CiFi is a community-developed method enabling chromosome-scale haplotype-resolved genome assemblies from a single sequencing run
Sequencing technology developer PacBio and UC Davis researchers have introduced CiFi, a community-developed method enabling chromosome-scale haplotype-resolved genome assemblies from a single sequencing run, even when the sample material is limited.
“We developed CiFi to make high-accuracy, multi-contact chromatin capture accessible to researchers working with limited or challenging samples,” said associate professor at UC Davis Dr Megan Dennis. “By combining 3C with HiFi sequencing, we can resolve chromatin architecture across complex genomic regions and generate chromosome-scale assemblies with greater confidence and far less input.”
CiFi is a new method that addresses the limitations of short-read Hi-C by generating long and accurate reads that capture multiple chromatin interactions within a single molecule.
By integrating chromatin conformation capture (3C) with PacBio HiFi long-read sequencing, CiFi multi-contact reads and longer fragments that increase the information content of proximity ligation experiments in a single Revio sequencing run.

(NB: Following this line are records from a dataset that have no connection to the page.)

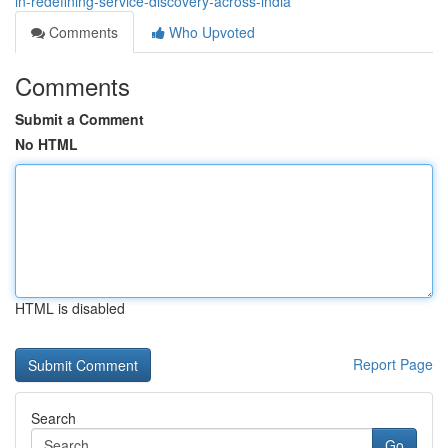
in-redefining-service-discovery-across-india
Comments
Who Upvoted
Comments
Submit a Comment
No HTML
HTML is disabled
Report Page
Search
Go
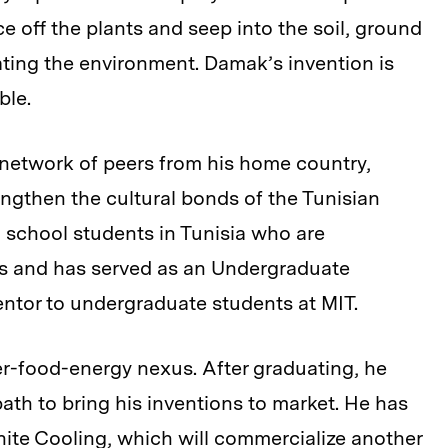
e off the plants and seep into the soil, ground
ting the environment. Damak’s invention is
ble.
 network of peers from his home country,
gthen the cultural bonds of the Tunisian
 school students in Tunisia who are
ges and has served as an Undergraduate
tor to undergraduate students at MIT.
r-food-energy nexus. After graduating, he
ath to bring his inventions to market. He has
inite Cooling
, which will commercialize another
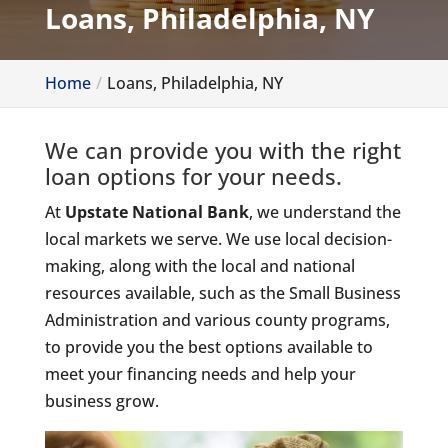
Loans, Philadelphia, NY
Home
Loans, Philadelphia, NY
We can provide you with the right
loan options for your needs.
At
Upstate National Bank
, we understand the
local markets we serve. We use local decision-
making, along with the local and national
resources available, such as the Small Business
Administration and various county programs,
to provide you the best options available to
meet your financing needs and help your
business grow.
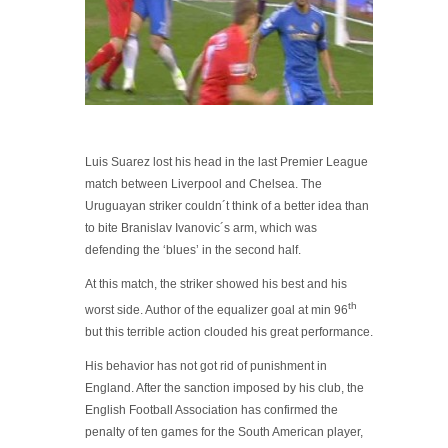
Luis Suarez lost his head in the last Premier League
match between Liverpool and Chelsea. The
Uruguayan striker couldn´t think of a better idea than
to bite Branislav Ivanovic´s arm, which was
defending the ‘blues’ in the second half.
At this match, the striker showed his best and his
th
worst side. Author of the equalizer goal at min 96
but this terrible action clouded his great performance.
His behavior has not got rid of punishment in
England. After the sanction imposed by his club, the
English Football Association has confirmed the
penalty of ten games for the South American player,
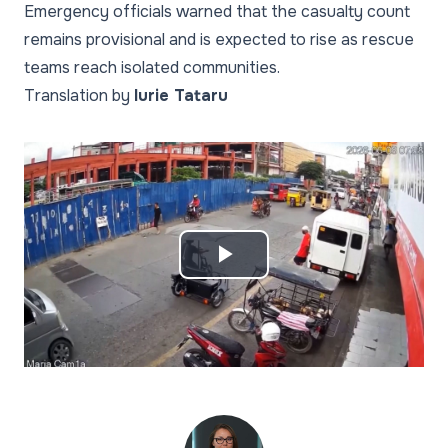
Emergency officials warned that the casualty count
remains provisional and is expected to rise as rescue
teams reach isolated communities.
Translation by
Iurie Tataru
Play
Video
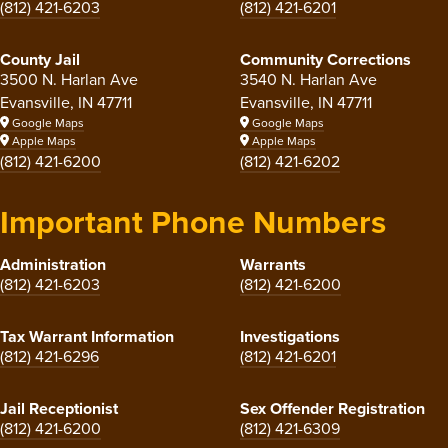
(812) 421-6203
(812) 421-6201
County Jail
Community Corrections
3500 N. Harlan Ave
3540 N. Harlan Ave
Evansville, IN 47711
Evansville, IN 47711
Google Maps
Google Maps
Apple Maps
Apple Maps
(812) 421-6200
(812) 421-6202
Important Phone Numbers
Administration
Warrants
(812) 421-6203
(812) 421-6200
Tax Warrant Information
Investigations
(812) 421-6296
(812) 421-6201
Jail Receptionist
Sex Offender Registration
(812) 421-6200
(812) 421-6309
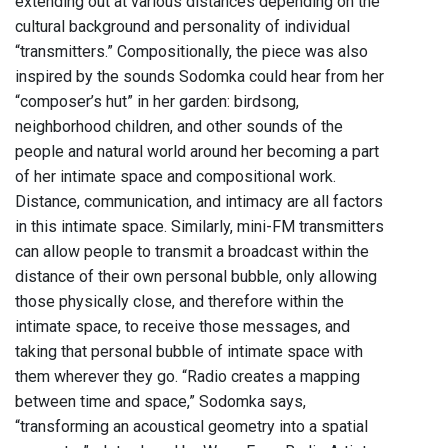
extending out at various distances depending on the
cultural background and personality of individual
“transmitters.” Compositionally, the piece was also
inspired by the sounds Sodomka could hear from her
“composer’s hut” in her garden: birdsong,
neighborhood children, and other sounds of the
people and natural world around her becoming a part
of her intimate space and compositional work.
Distance, communication, and intimacy are all factors
in this intimate space. Similarly, mini-FM transmitters
can allow people to transmit a broadcast within the
distance of their own personal bubble, only allowing
those physically close, and therefore within the
intimate space, to receive those messages, and
taking that personal bubble of intimate space with
them wherever they go. “Radio creates a mapping
between time and space,” Sodomka says,
“transforming an acoustical geometry into a spatial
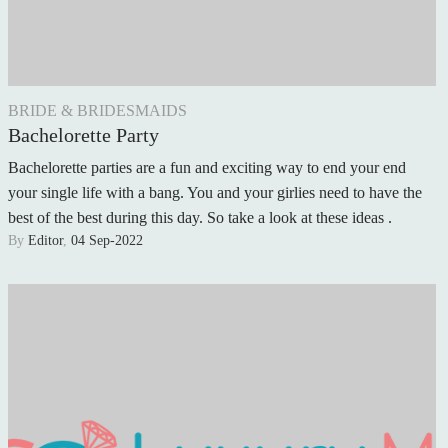
BRIDE & BRIDESMAIDS
Bachelorette Party
Bachelorette parties are a fun and exciting way to end your end
your single life with a bang. You and your girlies need to have the
best of the best during this day. So take a look at these ideas .
By
Editor
,
04 Sep-2022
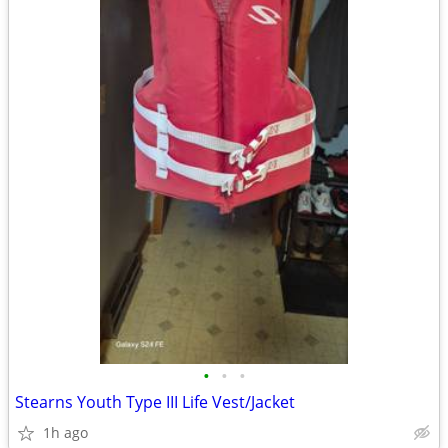
•
•
•
Stearns Youth Type III Life Vest/Jacket
1h ago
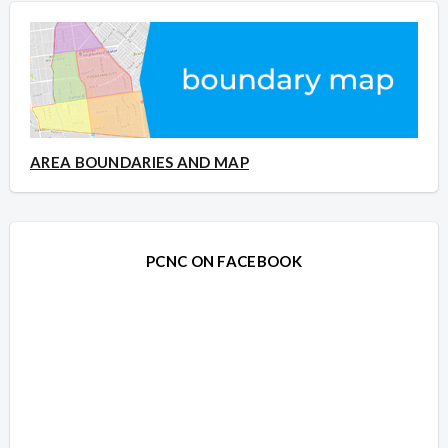
AREA BOUNDARIES AND MAP
PCNC ON FACEBOOK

“CiFi expands our multiomics capabilities, increasing what we can do on HiFi sequencing systems without new hardware and unlocking new customer use cases,” said PacBio VP of global marketing David Miller. “The work from the Megan Dennis Lab at UC Davis shows what becomes possible when innovative chromatin capture methods are paired with the accuracy of HiFi sequencing.”
Traditional Hi-C approaches usually only capture two interacting genomic fragments per read pair and often struggle in repetitive or structurally complex regions. CiFi overcomes these limitations by producing long, concatemeric HiFi reads that can contain many interacting chromatin fragments, increasing contact density while maintaining the accuracy of PacBio HiFi sequencing.
When paired with Revio SPRQ chemistry, CiFi makes it possible to generate reference-quality assemblies using fewer cells, fewer libraries, and fewer sequencing runs. This lowers barriers for genome projects that have been limited by cost, complexity, or sample availability.
The method is particularly suitable for the needs of genome biology, biodiversity studies and functional genomics, offering improved mapping in repetitive regions, removed obstacles around low input performance and multi-contact resolution.